2017年3月アーカイブ

逝って望むもの

・葬式不要
・墓不要
・即刻焼却
・骨不要
・灰の処分にこだわりなし

 唐突な始まりですが、人それぞれ、死んだ後のことについて希望がある人は少なくないだろう。逆に、一切考えない人もいるだろう。

 僕はどうかといえば、まったく考えていないわけではないけど、事細かにあれこれ希望があるわけでもない。昨今、「終活」などというものが取りざたされることが多くなっているけれど、そうした準備などをしているわけでもない。

 んで、今のところ僕が望むことといえば、冒頭に挙げたことだけだ。

 簡単に言ってしまえば、なんにもいらないよ...と。焼く必要はあるけど、それ以外に望むものはない。
 告別だとか、浄めやら清めだとかもいらない。一切不要だ。だから、死んだら即刻、もたもたせずに迅速に、さっさと遺体を焼いてしまって欲しい。
 骨不要とは、灰になるまで焼く尽くしてしまえ...ということ。納骨もいらないし、拾ってもらいたいとも思わない。

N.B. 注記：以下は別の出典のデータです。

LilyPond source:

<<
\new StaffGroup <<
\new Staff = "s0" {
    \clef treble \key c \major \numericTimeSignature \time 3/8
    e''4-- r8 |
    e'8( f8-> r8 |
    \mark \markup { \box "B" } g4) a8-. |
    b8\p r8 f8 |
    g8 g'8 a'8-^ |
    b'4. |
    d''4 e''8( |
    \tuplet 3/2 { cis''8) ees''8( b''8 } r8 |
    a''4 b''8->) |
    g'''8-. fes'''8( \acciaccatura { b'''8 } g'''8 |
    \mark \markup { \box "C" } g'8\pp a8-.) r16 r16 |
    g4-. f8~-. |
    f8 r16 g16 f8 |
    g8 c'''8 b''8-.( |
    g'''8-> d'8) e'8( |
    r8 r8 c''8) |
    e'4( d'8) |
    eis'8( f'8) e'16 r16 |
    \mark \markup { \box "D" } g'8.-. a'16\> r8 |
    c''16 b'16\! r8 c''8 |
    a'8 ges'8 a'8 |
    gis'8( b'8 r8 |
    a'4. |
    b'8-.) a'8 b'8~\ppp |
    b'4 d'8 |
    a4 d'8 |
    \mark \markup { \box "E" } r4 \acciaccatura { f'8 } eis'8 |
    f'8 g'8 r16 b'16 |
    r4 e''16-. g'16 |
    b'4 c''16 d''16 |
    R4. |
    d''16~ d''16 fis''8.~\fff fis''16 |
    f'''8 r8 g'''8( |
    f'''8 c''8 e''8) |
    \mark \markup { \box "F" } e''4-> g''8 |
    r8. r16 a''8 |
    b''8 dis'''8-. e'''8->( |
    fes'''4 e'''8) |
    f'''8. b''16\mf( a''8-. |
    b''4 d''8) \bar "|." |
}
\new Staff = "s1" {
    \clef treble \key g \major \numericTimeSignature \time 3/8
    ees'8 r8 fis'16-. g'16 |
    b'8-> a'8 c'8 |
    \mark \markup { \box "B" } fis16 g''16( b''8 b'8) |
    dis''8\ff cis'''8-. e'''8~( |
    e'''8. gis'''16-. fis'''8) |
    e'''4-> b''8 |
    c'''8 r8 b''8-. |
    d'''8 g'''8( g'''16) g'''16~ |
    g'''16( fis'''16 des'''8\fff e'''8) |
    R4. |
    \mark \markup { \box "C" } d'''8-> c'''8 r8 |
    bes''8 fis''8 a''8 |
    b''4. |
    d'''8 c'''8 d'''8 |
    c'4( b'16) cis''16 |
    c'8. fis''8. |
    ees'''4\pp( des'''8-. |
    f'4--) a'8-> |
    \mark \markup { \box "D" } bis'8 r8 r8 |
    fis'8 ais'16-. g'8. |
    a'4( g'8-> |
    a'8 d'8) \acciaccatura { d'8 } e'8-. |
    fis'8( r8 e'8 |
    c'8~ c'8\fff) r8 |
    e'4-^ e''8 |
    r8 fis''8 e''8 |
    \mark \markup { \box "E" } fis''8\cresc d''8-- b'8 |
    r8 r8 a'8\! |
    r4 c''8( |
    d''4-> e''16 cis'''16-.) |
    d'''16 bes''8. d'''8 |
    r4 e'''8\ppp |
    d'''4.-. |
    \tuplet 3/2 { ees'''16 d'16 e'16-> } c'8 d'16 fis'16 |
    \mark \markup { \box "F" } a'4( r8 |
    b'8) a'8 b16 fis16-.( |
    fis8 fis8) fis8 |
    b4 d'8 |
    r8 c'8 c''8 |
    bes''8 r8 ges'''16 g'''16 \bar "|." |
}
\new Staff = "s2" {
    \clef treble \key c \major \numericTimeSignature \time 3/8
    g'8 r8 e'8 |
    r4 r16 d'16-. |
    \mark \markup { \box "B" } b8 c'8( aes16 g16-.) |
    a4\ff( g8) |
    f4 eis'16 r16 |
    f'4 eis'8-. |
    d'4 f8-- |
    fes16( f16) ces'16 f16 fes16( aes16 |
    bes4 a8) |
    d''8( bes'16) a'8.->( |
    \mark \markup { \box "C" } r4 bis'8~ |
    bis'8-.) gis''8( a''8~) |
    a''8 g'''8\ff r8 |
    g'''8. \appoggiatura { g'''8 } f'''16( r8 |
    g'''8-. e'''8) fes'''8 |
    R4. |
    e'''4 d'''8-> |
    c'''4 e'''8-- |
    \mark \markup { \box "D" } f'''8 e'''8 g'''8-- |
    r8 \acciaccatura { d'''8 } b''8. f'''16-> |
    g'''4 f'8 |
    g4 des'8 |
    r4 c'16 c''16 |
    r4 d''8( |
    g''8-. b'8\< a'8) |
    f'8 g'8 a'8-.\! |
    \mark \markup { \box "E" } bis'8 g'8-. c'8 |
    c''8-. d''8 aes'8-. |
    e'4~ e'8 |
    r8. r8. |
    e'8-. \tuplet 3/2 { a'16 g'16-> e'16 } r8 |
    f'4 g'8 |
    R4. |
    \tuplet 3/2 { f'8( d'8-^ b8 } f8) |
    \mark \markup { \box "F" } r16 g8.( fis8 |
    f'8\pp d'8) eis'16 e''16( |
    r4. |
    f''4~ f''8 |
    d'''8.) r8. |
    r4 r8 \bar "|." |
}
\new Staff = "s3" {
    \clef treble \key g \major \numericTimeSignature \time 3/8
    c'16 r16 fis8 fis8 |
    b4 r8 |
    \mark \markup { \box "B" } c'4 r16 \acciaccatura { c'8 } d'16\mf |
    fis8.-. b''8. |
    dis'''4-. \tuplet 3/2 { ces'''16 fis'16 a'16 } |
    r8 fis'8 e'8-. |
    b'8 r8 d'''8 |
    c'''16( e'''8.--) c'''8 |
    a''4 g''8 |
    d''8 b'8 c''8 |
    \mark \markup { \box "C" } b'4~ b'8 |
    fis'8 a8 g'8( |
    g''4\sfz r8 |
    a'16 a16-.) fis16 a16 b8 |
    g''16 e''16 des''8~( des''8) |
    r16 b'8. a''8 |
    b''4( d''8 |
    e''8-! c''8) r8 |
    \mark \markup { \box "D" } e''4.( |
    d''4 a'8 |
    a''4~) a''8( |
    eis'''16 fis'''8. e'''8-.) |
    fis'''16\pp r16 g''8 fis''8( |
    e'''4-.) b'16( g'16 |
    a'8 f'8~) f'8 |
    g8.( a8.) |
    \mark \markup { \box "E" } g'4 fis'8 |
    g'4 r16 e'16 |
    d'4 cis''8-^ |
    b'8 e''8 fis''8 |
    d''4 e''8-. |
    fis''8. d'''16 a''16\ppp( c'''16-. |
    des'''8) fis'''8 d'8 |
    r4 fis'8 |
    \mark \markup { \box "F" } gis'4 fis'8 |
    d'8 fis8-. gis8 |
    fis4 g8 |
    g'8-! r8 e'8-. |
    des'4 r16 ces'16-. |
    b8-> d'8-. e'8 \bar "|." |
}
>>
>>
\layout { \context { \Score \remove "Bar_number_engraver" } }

 灰の処分方法についても、こだわりがない。「掃いて捨てる」で問題なし。ただし、現実的には法的な問題もあって、「自由に処分」できるわけではないけどね。
 希望としては、なんにも「特別なこと」はいらないんだよね。

 遺産のことは、考えてない。
 もっとも、残せるほどのものはないんだけれど、ね。

 しかし、ですよ。
 葬式のようなものは、僕としてはいらないんだけど、さらにはその時存在しているかどうかもわからないことだけれど、残されて僕を悼んでくれるような人がもし残っていたとしたら、その人たちにとっては必要なことなのかもしれない。そう考えたりもする。
 思うに、死後の儀式のようなものは、まだ生きている人にとってこそ必要な場合があるんじゃないかと。気持ちの区切りや、整理の期間として。

 だから、せめて代わりの何かが必要だというのなら...。

 冒頭に挙げた僕の希望することのすべてが終わった後で、好きなようにして欲しい。
 僕としては、バッハの「4つの序曲」から「管弦楽組曲 第3番 第2曲」、いわゆる「G線上のアリア」にあたる曲をお祈りの代わりにでも流して、偲ぶなりなんなり好きに過ごしてくれればよろしいかと。

 淡泊と言われようがなんだろうが、僕は何もいらないのだ。